_DATA FOR PROCESSING_.
• • • • • • •

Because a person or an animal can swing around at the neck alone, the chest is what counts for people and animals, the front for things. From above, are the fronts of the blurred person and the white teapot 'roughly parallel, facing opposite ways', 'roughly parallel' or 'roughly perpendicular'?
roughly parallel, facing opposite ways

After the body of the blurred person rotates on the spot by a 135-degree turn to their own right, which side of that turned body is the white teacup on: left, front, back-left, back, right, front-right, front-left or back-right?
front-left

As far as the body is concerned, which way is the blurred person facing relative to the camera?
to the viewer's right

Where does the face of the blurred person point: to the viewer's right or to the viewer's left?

• • • • • • •

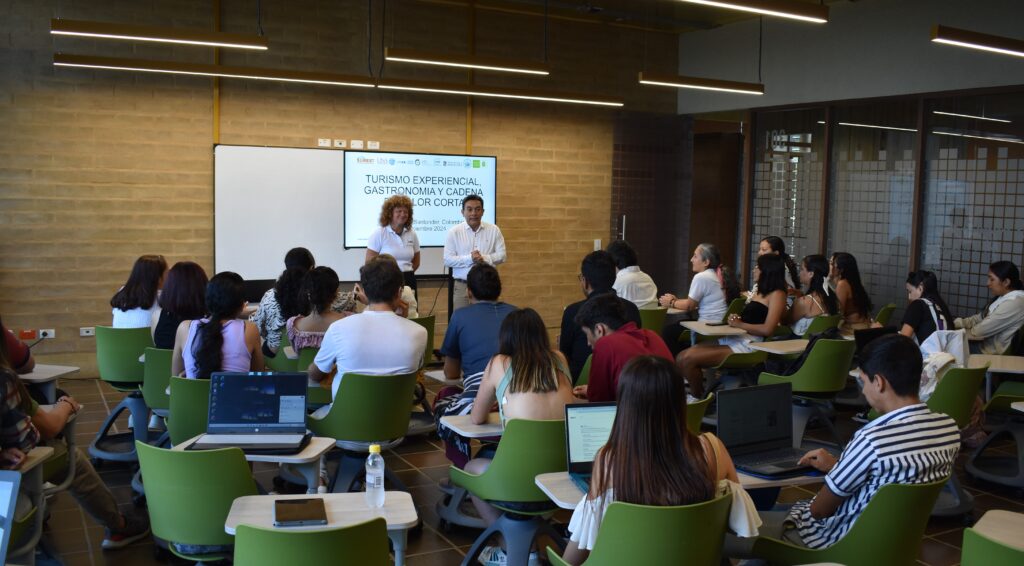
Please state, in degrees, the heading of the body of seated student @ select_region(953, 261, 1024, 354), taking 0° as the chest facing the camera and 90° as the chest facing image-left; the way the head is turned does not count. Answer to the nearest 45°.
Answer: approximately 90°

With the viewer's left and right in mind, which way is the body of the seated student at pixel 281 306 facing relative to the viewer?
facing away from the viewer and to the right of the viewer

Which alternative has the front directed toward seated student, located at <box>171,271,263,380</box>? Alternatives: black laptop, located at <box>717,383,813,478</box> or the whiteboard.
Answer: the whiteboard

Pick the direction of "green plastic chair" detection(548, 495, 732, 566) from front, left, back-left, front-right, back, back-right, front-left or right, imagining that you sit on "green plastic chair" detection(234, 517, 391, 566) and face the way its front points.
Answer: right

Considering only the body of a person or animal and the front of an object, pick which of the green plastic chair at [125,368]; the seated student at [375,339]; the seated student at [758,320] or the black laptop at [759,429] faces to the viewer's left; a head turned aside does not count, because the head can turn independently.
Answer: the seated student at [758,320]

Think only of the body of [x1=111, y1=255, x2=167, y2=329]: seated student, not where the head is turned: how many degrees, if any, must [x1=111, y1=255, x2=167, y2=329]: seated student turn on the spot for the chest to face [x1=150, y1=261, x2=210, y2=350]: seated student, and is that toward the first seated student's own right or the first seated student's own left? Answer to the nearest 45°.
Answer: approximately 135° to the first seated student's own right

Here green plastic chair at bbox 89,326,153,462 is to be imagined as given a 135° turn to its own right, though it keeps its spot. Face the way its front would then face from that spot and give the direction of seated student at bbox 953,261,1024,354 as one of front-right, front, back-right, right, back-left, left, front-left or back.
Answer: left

• • • • • • •

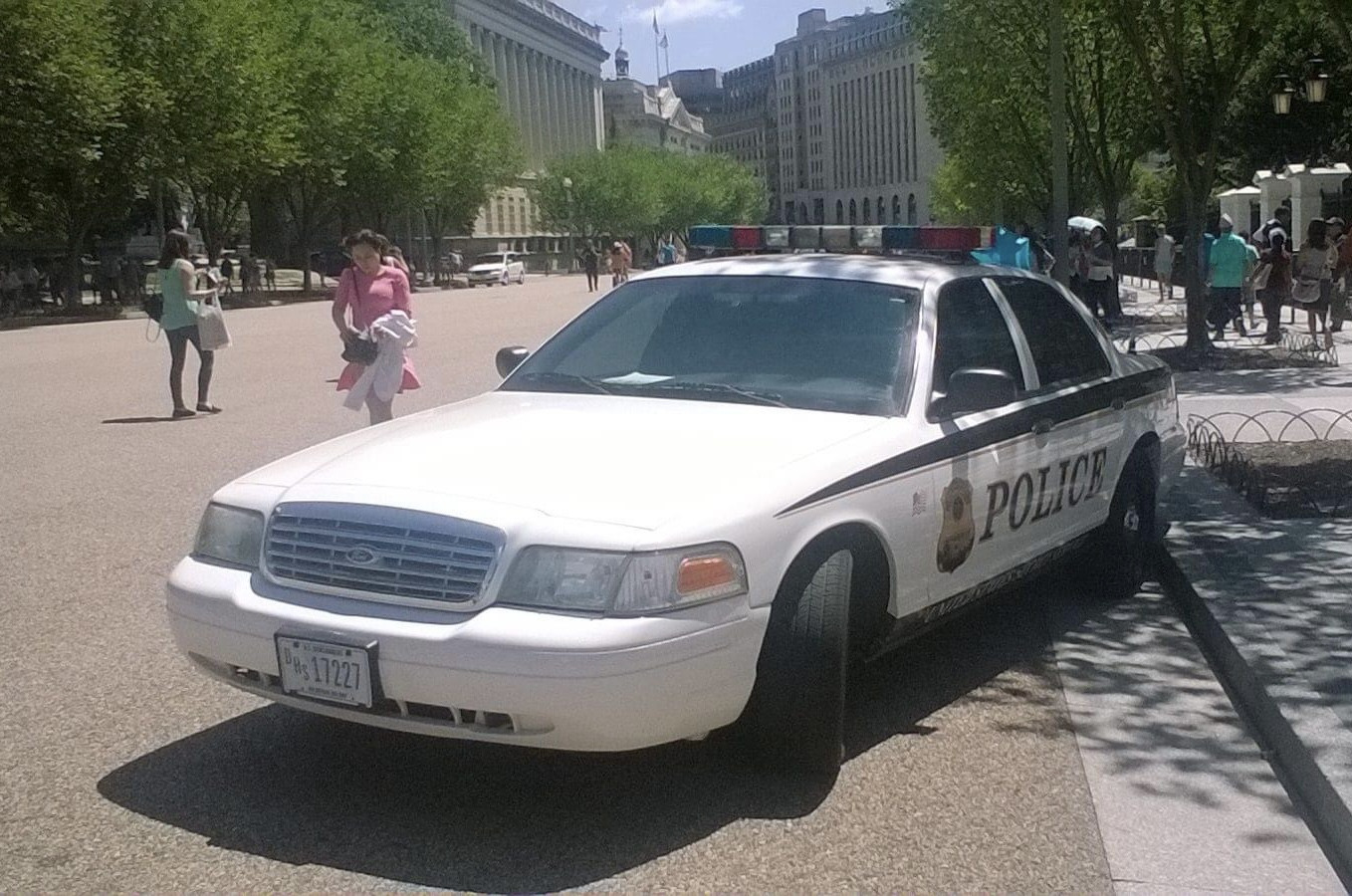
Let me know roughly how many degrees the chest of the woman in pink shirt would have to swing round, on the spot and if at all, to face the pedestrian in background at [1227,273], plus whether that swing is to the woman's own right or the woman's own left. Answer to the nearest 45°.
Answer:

• • • • • • •

_ACTIVITY_. Copy verbatim, from the entries above, the lines between the line containing "Pick the direction" and the line containing "Answer: approximately 135°", inclusive.

_RESULT FOR THIS EXERCISE_.
Pick the direction of "green plastic chair" detection(548, 495, 732, 566) from front, left, back-left, front-right, back, back-right, front-left or right, imagining that you sit on "green plastic chair" detection(234, 517, 391, 566) and face the way its front points.
Answer: right

Considering only the body of a person or animal and the front of an object, pick which of the green plastic chair at [125,368]; the seated student at [375,339]; the seated student at [758,320] or the black laptop at [759,429] faces to the viewer's left; a head turned aside does not count, because the head can turn independently.
Answer: the seated student at [758,320]

Think only of the body of [x1=111, y1=255, x2=167, y2=329]: seated student, not where the head is turned: how many degrees, if any, must [x1=111, y1=255, x2=167, y2=329]: seated student turn on the spot for the chest to face [x1=150, y1=261, x2=210, y2=350]: seated student, and is that toward the first seated student's own right or the first seated student's own left? Answer to the nearest 45°.
Answer: approximately 135° to the first seated student's own right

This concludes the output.